## What is required
A word-for-word copy of the entries, with the images left out, is what you should write.

## Data extracts
* * * * * * * * *

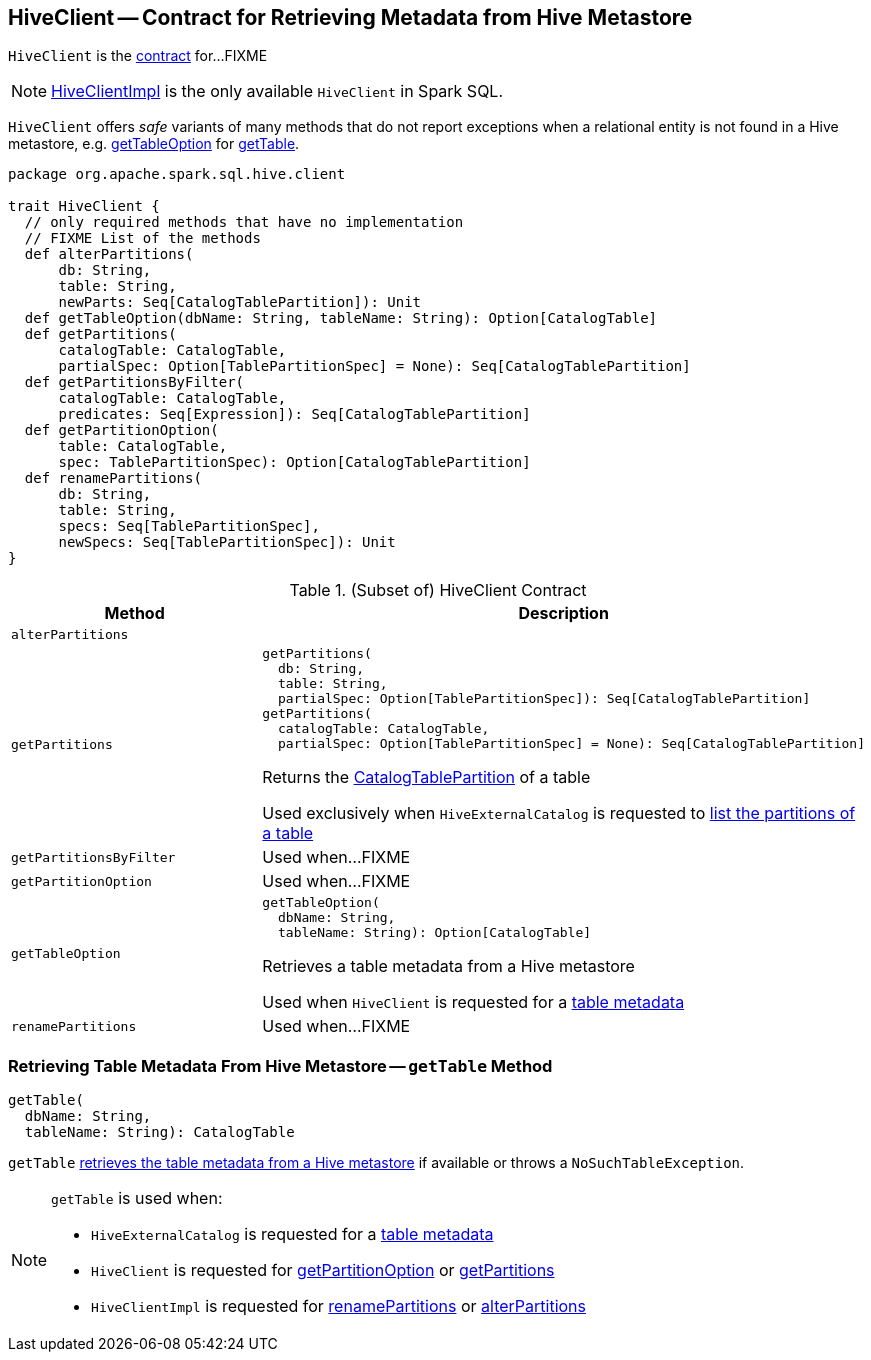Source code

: == [[HiveClient]] HiveClient -- Contract for Retrieving Metadata from Hive Metastore

`HiveClient` is the <<contract, contract>> for...FIXME

NOTE: link:HiveClientImpl.adoc[HiveClientImpl] is the only available `HiveClient` in Spark SQL.

`HiveClient` offers _safe_ variants of many methods that do not report exceptions when a relational entity is not found in a Hive metastore, e.g. <<getTableOption, getTableOption>> for <<getTable, getTable>>.

[[contract]]
[source, scala]
----
package org.apache.spark.sql.hive.client

trait HiveClient {
  // only required methods that have no implementation
  // FIXME List of the methods
  def alterPartitions(
      db: String,
      table: String,
      newParts: Seq[CatalogTablePartition]): Unit
  def getTableOption(dbName: String, tableName: String): Option[CatalogTable]
  def getPartitions(
      catalogTable: CatalogTable,
      partialSpec: Option[TablePartitionSpec] = None): Seq[CatalogTablePartition]
  def getPartitionsByFilter(
      catalogTable: CatalogTable,
      predicates: Seq[Expression]): Seq[CatalogTablePartition]
  def getPartitionOption(
      table: CatalogTable,
      spec: TablePartitionSpec): Option[CatalogTablePartition]
  def renamePartitions(
      db: String,
      table: String,
      specs: Seq[TablePartitionSpec],
      newSpecs: Seq[TablePartitionSpec]): Unit
}
----

.(Subset of) HiveClient Contract
[cols="1m,2",options="header",width="100%"]
|===
| Method
| Description

| alterPartitions
| [[alterPartitions]]

| `getPartitions`
a| [[getPartitions]]

[source, scala]
----
getPartitions(
  db: String,
  table: String,
  partialSpec: Option[TablePartitionSpec]): Seq[CatalogTablePartition]
getPartitions(
  catalogTable: CatalogTable,
  partialSpec: Option[TablePartitionSpec] = None): Seq[CatalogTablePartition]
----

Returns the <<spark-sql-CatalogTablePartition.adoc#, CatalogTablePartition>> of a table

Used exclusively when `HiveExternalCatalog` is requested to link:HiveExternalCatalog.adoc#listPartitions[list the partitions of a table]

| getPartitionsByFilter
| [[getPartitionsByFilter]] Used when...FIXME

| getPartitionOption
| [[getPartitionOption]] Used when...FIXME

| getTableOption
a| [[getTableOption]]

[source, scala]
----
getTableOption(
  dbName: String,
  tableName: String): Option[CatalogTable]
----

Retrieves a table metadata from a Hive metastore

Used when `HiveClient` is requested for a <<getTable, table metadata>>

| renamePartitions
| [[renamePartitions]] Used when...FIXME

|===

=== [[getTable]] Retrieving Table Metadata From Hive Metastore -- `getTable` Method

[source, scala]
----
getTable(
  dbName: String,
  tableName: String): CatalogTable
----

`getTable` <<getTableOption, retrieves the table metadata from a Hive metastore>> if available or throws a `NoSuchTableException`.

[NOTE]
====
`getTable` is used when:

* `HiveExternalCatalog` is requested for a link:HiveExternalCatalog.adoc#getRawTable[table metadata]

* `HiveClient` is requested for <<getPartitionOption, getPartitionOption>> or <<getPartitions, getPartitions>>

* `HiveClientImpl` is requested for link:HiveClientImpl.adoc#renamePartitions[renamePartitions] or link:HiveClientImpl.adoc#alterPartitions[alterPartitions]
====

* * * * * * * * *

## Reply
Source code

: == [[HiveClient]] HiveClient -- Contract for Retrieving Metadata from Hive Metastore

`HiveClient` is the <<contract, contract>> for...FIXME

NOTE: link:HiveClientImpl.adoc[HiveClientImpl] is the only available `HiveClient` in Spark SQL.

`HiveClient` offers _safe_ variants of many methods that do not report exceptions when a relational entity is not found in a Hive metastore, e.g. <<getTableOption, getTableOption>> for <<getTable, getTable>>.

[[contract]]
[source, scala]
----
package org.apache.spark.sql.hive.client

trait HiveClient {
  // only required methods that have no implementation
  // FIXME List of the methods
  def alterPartitions(
      db: String,
      table: String,
      newParts: Seq[CatalogTablePartition]): Unit
  def getTableOption(dbName: String, tableName: String): Option[CatalogTable]
  def getPartitions(
      catalogTable: CatalogTable,
      partialSpec: Option[TablePartitionSpec] = None): Seq[CatalogTablePartition]
  def getPartitionsByFilter(
      catalogTable: CatalogTable,
      predicates: Seq[Expression]): Seq[CatalogTablePartition]
  def getPartitionOption(
      table: CatalogTable,
      spec: TablePartitionSpec): Option[CatalogTablePartition]
  def renamePartitions(
      db: String,
      table: String,
      specs: Seq[TablePartitionSpec],
      newSpecs: Seq[TablePartitionSpec]): Unit
}
----

.(Subset of) HiveClient Contract
[cols="1m,2",options="header",width="100%"]
|===
| Method
| Description

| alterPartitions
| [[alterPartitions]]

| `getPartitions`
a| [[getPartitions]]

[source, scala]
----
getPartitions(
  db: String,
  table: String,
  partialSpec: Option[TablePartitionSpec]): Seq[CatalogTablePartition]
getPartitions(
  catalogTable: CatalogTable,
  partialSpec: Option[TablePartitionSpec] = None): Seq[CatalogTablePartition]
----

Returns the <<spark-sql-CatalogTablePartition.adoc#, CatalogTablePartition>> of a table

Used exclusively when `HiveExternalCatalog` is requested to link:HiveExternalCatalog.adoc#listPartitions[list the partitions of a table]

| getPartitionsByFilter
| [[getPartitionsByFilter]] Used when...FIXME

| getPartitionOption
| [[getPartitionOption]] Used when...FIXME

| getTableOption
a| [[getTableOption]]

[source, scala]
----
getTableOption(
  dbName: String,
  tableName: String): Option[CatalogTable]
----

Retrieves a table metadata from a Hive metastore

Used when `HiveClient` is requested for a <<getTable, table metadata>>

| renamePartitions
| [[renamePartitions]] Used when...FIXME

|===

=== [[getTable]] Retrieving Table Metadata From Hive Metastore -- `getTable` Method

[source, scala]
----
getTable(
  dbName: String,
  tableName: String): CatalogTable
----

`getTable` <<getTableOption, retrieves the table metadata from a Hive metastore>> if available or throws a `NoSuchTableException`.

[NOTE]
====
`getTable` is used when:

* `HiveExternalCatalog` is requested for a link:HiveExternalCatalog.adoc#getRawTable[table metadata]

* `HiveClient` is requested for <<getPartitionOption, getPartitionOption>> or <<getPartitions, getPartitions>>

* `HiveClientImpl` is requested for link:HiveClientImpl.adoc#renamePartitions[renamePartitions] or link:HiveClientImpl.adoc#alterPartitions[alterPartitions]
====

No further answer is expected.